La Cuaresma política

José Rizo Castellón

Los temas recurrentes de la política doméstica han causado un enorme desgaste entre los líderes de los partidos y en la opinión pública, que observa cada día cómo sus intereses vitales siguen siendo postergados en la agenda de los dirigentes.

Las demandas simplistas y maniqueas sobre la definición del Vicepresidente, en el sentido que si debe estar con el Partido o con el Gobierno, sólo pretenden enredar a la población. Es evidente que el Vicepresidente fue elegido por las bases liberales y los sectores democráticos de Nicaragua y que puede ser liberal y disentir del gobierno en aquellas políticas que se oponen a los lineamientos liberales y al mismo tiempo puede ser gobernante y oponerse a las políticas erróneas del partido que chocan con los intereses de la mayoría de nuestra población.

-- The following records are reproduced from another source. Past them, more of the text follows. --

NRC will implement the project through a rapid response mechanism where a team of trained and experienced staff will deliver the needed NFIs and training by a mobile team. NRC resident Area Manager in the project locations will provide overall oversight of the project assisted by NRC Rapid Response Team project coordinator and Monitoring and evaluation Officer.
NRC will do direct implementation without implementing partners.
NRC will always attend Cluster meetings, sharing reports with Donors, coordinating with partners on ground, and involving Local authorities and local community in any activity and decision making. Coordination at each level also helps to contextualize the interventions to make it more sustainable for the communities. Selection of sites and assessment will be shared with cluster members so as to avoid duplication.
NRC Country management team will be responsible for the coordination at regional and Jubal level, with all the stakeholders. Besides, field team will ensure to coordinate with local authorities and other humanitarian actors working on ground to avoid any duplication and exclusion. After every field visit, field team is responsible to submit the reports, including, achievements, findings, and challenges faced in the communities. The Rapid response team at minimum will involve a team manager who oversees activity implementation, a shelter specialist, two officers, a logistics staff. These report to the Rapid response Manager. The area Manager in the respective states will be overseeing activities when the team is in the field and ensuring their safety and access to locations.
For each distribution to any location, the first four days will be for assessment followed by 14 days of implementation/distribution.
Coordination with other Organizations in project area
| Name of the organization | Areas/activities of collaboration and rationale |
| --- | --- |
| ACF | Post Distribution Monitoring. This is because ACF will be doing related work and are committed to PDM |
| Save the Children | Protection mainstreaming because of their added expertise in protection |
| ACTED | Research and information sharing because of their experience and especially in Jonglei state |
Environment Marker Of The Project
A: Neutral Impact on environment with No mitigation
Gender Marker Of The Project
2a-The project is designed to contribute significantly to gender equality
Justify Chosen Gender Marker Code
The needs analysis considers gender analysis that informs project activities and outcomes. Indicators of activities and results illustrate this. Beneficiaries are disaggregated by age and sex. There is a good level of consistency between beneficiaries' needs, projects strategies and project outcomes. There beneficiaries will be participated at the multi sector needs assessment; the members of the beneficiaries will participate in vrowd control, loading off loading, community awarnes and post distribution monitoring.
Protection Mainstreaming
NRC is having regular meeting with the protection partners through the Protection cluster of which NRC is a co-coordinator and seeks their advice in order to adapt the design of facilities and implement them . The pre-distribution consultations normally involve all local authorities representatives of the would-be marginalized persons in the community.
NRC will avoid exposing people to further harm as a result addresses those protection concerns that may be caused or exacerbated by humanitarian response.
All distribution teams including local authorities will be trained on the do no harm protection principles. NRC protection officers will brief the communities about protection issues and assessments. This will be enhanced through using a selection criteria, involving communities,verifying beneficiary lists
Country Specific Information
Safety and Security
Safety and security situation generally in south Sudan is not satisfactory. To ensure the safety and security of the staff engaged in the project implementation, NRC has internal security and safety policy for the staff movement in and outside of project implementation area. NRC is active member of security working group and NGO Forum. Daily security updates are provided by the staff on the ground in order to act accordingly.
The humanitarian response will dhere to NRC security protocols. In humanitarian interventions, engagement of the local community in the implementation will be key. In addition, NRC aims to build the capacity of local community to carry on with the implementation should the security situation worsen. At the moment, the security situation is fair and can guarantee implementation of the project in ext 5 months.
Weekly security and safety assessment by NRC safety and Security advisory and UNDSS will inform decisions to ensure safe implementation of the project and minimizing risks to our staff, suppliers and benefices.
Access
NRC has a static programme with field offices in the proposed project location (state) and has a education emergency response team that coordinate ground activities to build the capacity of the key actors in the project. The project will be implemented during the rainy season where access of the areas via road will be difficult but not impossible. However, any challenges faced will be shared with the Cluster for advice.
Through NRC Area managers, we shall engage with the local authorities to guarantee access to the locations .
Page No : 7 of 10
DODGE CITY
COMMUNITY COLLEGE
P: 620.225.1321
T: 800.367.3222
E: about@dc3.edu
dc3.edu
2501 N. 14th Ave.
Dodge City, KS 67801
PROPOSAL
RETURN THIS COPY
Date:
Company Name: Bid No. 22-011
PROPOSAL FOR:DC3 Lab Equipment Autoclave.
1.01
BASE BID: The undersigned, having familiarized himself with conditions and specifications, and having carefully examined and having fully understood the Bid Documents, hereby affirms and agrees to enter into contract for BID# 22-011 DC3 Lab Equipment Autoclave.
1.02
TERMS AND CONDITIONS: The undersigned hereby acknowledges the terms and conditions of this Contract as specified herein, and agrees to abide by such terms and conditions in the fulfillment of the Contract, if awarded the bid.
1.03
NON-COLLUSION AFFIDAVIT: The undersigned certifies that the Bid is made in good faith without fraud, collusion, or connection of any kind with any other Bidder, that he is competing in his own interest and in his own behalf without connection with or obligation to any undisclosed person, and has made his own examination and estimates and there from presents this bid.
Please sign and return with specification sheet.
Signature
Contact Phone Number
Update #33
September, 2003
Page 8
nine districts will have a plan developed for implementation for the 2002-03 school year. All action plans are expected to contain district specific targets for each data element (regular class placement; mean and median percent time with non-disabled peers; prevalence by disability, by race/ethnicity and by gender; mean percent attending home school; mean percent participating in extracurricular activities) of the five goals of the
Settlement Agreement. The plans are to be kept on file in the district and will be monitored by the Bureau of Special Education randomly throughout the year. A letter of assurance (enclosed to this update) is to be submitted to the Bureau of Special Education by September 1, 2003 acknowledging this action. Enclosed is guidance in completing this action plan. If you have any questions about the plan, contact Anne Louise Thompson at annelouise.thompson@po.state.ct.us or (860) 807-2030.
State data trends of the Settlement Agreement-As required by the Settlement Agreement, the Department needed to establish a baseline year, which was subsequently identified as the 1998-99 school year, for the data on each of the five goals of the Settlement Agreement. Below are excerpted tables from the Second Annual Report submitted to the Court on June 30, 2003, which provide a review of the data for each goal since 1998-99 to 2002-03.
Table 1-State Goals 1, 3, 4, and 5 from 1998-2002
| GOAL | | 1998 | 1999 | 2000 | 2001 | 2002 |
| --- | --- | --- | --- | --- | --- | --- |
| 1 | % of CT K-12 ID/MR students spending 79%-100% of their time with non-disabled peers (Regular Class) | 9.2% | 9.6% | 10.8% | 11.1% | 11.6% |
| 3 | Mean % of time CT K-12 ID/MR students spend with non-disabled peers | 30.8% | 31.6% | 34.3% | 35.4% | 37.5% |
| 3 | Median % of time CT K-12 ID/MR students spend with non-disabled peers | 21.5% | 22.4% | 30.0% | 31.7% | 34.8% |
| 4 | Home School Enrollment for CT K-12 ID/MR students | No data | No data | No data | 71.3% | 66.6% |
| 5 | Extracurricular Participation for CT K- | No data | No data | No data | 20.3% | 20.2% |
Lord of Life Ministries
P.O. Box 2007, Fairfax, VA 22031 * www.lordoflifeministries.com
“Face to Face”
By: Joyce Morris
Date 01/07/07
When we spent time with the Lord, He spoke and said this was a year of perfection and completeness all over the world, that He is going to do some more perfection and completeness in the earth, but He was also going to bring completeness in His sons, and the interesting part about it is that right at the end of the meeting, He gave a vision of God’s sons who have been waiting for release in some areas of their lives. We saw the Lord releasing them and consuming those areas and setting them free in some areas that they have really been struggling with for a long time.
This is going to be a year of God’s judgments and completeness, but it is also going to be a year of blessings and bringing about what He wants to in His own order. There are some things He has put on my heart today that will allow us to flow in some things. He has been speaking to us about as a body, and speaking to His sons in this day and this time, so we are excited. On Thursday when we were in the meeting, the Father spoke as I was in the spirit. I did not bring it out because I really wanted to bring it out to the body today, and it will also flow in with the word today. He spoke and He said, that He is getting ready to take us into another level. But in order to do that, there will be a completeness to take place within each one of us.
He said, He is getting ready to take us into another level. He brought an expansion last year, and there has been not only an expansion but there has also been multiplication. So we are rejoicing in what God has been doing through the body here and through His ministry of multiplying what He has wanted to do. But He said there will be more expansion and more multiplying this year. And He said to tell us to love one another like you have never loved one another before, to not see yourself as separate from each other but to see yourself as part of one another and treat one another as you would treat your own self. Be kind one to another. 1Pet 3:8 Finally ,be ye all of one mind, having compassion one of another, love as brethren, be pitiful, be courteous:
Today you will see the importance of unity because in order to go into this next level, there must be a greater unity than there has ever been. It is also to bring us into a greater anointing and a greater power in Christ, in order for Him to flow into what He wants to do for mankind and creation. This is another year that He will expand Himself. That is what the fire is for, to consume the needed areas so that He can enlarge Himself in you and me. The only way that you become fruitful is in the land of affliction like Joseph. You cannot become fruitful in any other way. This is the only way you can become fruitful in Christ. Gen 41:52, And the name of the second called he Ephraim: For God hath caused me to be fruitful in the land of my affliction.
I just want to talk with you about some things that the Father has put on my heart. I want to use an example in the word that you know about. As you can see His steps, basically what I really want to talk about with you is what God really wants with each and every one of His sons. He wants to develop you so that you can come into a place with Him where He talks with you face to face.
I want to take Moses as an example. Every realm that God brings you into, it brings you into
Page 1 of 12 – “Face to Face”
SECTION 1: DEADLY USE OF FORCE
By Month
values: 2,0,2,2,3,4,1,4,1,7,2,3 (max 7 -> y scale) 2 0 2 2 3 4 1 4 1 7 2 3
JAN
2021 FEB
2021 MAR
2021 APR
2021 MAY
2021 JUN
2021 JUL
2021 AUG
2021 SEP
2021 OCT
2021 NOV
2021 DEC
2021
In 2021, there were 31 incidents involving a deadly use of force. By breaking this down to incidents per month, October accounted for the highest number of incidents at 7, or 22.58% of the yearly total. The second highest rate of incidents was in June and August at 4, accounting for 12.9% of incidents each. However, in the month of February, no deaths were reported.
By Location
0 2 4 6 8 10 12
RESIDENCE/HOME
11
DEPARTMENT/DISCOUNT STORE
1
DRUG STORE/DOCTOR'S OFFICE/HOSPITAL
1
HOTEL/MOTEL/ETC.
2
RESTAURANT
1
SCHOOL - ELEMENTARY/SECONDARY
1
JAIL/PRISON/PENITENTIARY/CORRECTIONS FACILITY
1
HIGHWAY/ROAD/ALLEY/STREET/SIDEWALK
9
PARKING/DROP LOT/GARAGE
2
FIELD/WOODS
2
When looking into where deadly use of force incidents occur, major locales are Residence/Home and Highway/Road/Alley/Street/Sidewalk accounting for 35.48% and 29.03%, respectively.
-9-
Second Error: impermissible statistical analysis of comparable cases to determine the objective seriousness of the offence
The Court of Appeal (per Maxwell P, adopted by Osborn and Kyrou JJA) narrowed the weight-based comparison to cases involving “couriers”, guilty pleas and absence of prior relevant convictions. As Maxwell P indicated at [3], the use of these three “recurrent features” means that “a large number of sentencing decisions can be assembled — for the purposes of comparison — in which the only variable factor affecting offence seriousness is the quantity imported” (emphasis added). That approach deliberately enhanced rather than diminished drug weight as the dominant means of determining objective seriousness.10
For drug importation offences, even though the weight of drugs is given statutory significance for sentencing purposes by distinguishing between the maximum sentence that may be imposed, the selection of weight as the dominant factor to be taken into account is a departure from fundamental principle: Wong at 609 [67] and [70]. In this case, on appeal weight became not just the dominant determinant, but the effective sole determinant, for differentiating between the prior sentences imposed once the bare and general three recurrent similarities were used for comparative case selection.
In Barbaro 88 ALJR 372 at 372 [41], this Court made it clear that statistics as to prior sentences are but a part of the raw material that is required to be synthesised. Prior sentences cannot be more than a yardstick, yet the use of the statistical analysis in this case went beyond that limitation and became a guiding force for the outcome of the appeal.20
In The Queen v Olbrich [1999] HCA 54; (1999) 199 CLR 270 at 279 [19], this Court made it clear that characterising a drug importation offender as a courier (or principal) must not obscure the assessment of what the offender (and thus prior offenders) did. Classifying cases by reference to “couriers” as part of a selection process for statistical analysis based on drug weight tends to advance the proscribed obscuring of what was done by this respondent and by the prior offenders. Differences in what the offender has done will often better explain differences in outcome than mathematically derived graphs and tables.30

Creo que centrar la discusión de manera interminable entre un hipotético PLC “bolañista” y un PLC “arnoldista” es hacerle el juego a los que apuestan a una mayor división en las filas liberales con obvios propósitos electorales. En este contexto, lo sorprendente no es que los antiliberales alienten y magnifiquen la controversia para sacar provecho, sino que algunos dirigentes liberales caigan en esa trampa elemental. Por eso, en mi opinión, debemos reorientar el debate en la dirección correcta.

Estoy firmemente convencido que el problema fundamental del PLC está ligado a la necesidad de su modernización y a los grandes desafíos que eso implica. En primer lugar, hay que abrir un intenso debate sobre la visión liberal de la democracia al interior de nuestro partido. Paralelamente a esa discusión participativa, iniciar un profundo proceso de reformas partidarias y, por último, fijar nuestras posiciones sobre los temas y proyectos fundamentales del Estado, en particular aquéllos que tienen que ver con la eliminación de la pobreza y la generación de empleos dignos y estables para nuestros compatriotas.

En la turbulenta historia de Nicaragua el liberalismo ha demostrado suficiente capacidad de recuperación y de convocatoria, a pesar de las crisis que nos han afectado. Pero, en esta ocasión, podemos perder la brújula de la historia si seguimos enfrascados en un debate obsoleto alrededor de posiciones intransigentes que sólo benefician a unos cuantos, pero que poco o nada interesan a la mayoría de los nicaragüenses.

En los asuntos de Estado hay grandes retos en materia de educación, salud, empleo, tecnología, inversiones, prevención de desastres y modernización del estado, entre muchos, pero no todos los liberales estamos acompañando a nuestro pueblo en la lucha por sus legítimos intereses y aspiraciones.

Hoy prevalecen dos actitudes negativas que debemos resolver para romper la dinámica que está sumergiendo al PLC en un errático proceso de desgaste y desintegración. Por una parte, la de los nostálgicos que sólo viven en función del pasado. Por otra, la de los que quieren desesperadamente heredar un liderazgo que no se han ganado. Ambas posiciones son inaceptables y los liberales de las bases y de la dirigencia, que no comparten los métodos autoritarios de la cúpula dominante, deben impulsar con coraje, inteligencia, responsabilidad y patriotismo, la reforma del Partido Liberal para corregir el rumbo equivocado.

La Cuaresma es un buen momento para reflexionar sobre cómo hacer buena política y trabajar en función de los intereses incuestionables de los nicaragüenses.

El autor es Vicepresidente de la República de Nicaragua.